| Given instruction |
Extend the forum thread about the new 6cm 4x4x4 cube by writing the posts that follow its last reply.

# New Little 6cm 4x4x4 Cube



## riffz (Jul 14, 2009)

I was on cube4you.com today and saw this:

http://cube4you.com/502_New-little-6cm-4x4x4-Cube(Black).html

Has anyone bought one yet? If so, how is it?


----------



## jcuber (Jul 14, 2009)

Woah... This may be the answer to all those who say mefferts is too big...

It looks to me like an ES sized mefferts clone.


----------



## riffz (Jul 14, 2009)

Correct me if I'm wrong but Eastsheens are larger than 6cm... 

EDIT: Oh... I didn't realize Eastsheens were 6cm.


----------



## 4Chan (Jul 14, 2009)

riffz said:


> Correct me if I'm wrong but Eastsheens are larger than 6cm...



Just measured, you're wrong. 

If this is as good as a mefferts, it would be incredible!


----------



## masterofthebass (Jul 14, 2009)

you are wrong... ESs are exactly 6cm.

http://www.e-sheen.com/products_magic cube_A4.htm

"6cm x 6cm x 6cm"


----------



## Robert-Y (Jul 14, 2009)

riffz said:


> Correct me if I'm wrong but Eastsheens are larger than 6cm...



Nope, they are about 6cm (or slightly less) long, wide, and high.


----------



## riffz (Jul 14, 2009)

Ok, I get it. Does the inside mechanism resemble a Meffert's?


----------



## jcuber (Jul 14, 2009)

It seems to in the pictures...


----------



## Edmund (Jul 14, 2009)

I ordered


----------



## cheiney (Jul 14, 2009)

riffz said:


> Ok, I get it. Does the inside mechanism resemble a Meffert's?



The description says that it's a ball inside, so I'm assuming it would be similar to the Meffert's core.

(Dataset excerpt)
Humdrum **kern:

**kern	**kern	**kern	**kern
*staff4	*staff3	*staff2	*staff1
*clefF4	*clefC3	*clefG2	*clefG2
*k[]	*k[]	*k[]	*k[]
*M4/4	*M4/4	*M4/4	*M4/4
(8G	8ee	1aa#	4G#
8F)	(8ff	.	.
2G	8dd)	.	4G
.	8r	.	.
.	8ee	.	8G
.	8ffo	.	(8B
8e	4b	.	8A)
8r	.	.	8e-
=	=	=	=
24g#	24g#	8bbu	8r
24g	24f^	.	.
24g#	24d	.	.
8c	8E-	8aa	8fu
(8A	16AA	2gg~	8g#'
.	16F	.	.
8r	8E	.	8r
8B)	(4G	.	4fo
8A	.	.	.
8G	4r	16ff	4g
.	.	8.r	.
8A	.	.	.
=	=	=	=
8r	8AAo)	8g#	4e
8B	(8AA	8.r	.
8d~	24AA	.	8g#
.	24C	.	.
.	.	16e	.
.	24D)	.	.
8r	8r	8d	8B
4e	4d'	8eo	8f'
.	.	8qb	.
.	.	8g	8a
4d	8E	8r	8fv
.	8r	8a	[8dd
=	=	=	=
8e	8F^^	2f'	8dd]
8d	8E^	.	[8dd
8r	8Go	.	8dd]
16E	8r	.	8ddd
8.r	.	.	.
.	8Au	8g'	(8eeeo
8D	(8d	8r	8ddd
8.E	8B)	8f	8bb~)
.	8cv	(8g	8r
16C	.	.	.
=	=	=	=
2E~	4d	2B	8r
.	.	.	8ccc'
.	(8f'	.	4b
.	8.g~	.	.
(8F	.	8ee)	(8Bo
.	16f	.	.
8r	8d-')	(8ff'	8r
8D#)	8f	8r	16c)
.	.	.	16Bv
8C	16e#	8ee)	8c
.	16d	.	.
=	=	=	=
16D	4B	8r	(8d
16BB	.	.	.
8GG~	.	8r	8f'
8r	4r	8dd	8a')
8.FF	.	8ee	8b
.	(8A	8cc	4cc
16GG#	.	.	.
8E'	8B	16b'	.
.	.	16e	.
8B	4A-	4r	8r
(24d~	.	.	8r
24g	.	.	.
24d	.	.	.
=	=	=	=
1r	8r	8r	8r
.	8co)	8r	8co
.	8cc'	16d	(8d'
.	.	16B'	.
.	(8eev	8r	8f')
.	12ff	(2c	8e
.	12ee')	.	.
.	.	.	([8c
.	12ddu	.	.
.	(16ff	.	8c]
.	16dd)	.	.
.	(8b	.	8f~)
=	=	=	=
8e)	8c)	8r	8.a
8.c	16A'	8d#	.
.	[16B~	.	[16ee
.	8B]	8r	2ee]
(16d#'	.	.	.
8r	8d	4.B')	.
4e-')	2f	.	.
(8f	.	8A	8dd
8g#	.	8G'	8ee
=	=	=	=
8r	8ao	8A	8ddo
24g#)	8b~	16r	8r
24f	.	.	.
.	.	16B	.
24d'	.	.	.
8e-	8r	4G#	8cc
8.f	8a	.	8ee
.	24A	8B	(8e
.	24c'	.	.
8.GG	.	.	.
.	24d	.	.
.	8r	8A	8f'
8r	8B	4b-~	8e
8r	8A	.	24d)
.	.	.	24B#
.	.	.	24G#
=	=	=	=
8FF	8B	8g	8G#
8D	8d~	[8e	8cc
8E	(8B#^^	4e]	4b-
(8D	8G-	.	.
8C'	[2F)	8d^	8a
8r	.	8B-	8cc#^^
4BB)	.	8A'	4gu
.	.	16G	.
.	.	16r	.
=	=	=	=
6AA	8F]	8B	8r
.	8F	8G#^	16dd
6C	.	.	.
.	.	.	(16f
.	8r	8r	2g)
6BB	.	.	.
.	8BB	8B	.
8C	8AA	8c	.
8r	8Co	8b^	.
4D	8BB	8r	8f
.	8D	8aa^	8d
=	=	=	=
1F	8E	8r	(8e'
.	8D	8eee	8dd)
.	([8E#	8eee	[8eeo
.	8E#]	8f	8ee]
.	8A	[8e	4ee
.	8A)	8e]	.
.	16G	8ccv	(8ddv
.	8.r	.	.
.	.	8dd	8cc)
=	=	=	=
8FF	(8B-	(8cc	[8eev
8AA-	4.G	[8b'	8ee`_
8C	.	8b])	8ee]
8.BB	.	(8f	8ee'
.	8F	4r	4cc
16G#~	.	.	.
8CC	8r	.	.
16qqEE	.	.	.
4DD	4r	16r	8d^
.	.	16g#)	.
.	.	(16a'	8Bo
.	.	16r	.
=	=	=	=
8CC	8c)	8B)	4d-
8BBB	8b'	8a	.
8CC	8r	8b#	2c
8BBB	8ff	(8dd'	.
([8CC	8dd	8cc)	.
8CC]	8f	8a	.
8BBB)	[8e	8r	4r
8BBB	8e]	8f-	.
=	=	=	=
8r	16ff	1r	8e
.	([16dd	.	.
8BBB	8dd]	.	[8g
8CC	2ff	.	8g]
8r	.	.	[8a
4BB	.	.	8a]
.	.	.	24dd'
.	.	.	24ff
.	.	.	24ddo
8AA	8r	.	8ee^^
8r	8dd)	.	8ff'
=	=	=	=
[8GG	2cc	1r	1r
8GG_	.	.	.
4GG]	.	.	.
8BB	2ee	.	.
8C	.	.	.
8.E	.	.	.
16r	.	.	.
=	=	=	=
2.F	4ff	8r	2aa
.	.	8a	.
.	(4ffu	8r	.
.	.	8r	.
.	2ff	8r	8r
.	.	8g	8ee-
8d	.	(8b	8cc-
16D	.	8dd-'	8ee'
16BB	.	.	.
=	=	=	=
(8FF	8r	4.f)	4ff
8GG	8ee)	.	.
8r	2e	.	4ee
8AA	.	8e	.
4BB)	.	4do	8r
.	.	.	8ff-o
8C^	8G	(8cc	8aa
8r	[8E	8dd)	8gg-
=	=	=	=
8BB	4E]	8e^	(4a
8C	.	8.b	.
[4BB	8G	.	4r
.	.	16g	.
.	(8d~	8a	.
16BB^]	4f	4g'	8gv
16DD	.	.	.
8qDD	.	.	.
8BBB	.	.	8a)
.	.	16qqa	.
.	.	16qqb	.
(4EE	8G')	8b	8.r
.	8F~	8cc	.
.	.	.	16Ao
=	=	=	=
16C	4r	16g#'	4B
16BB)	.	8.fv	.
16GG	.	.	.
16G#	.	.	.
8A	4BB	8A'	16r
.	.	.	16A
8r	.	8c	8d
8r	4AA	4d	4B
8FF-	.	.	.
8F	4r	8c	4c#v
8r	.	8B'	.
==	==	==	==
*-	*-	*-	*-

| In response |
----------



## Deleted member 2864 (Jul 14, 2009)

that is sweet!


----------



## Jai (Jul 14, 2009)

The brand is listed as QJ (QunJia), which is the same as the stickered C4Y 4x4, so they should feel very similar, if not identical.


----------



## luke1984 (Jul 14, 2009)

I'm ordering one, not because the meffert's is too bulky for me like it is for some, but because I need to spend my money on something don't I? Seriously, I want to try it out. I'm getting my paycheck by the end of the week se I'll place an order on c4y this friday. I'll let you guys know how good or bad it is.


----------



## TemurAmir (Jul 14, 2009)

luke1984 said:


> I'm ordering one, not because the meffert's is too bulky for me like it is for some, but because I need to spend my money on something don't I? Seriously, I want to try it out. I'm getting my paycheck by the end of the week se I'll place an order on c4y this friday. I'll let you guys know how good or bad it is.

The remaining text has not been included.